* _Task prompt_
Copy out the material below word for word, keeping every line and symbol unchanged.

* _Source records_
-------------------------

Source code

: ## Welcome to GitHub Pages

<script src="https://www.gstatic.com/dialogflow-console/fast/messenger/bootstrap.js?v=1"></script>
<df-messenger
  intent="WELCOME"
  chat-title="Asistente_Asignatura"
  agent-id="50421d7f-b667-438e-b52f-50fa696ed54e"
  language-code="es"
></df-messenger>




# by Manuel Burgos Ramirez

-------------------------

* _Answer area_
Source code

: ## Welcome to GitHub Pages

<script src="https://www.gstatic.com/dialogflow-console/fast/messenger/bootstrap.js?v=1"></script>
<df-messenger
  intent="WELCOME"
  chat-title="Asistente_Asignatura"
  agent-id="50421d7f-b667-438e-b52f-50fa696ed54e"
  language-code="es"
></df-messenger>




# by Manuel Burgos Ramirez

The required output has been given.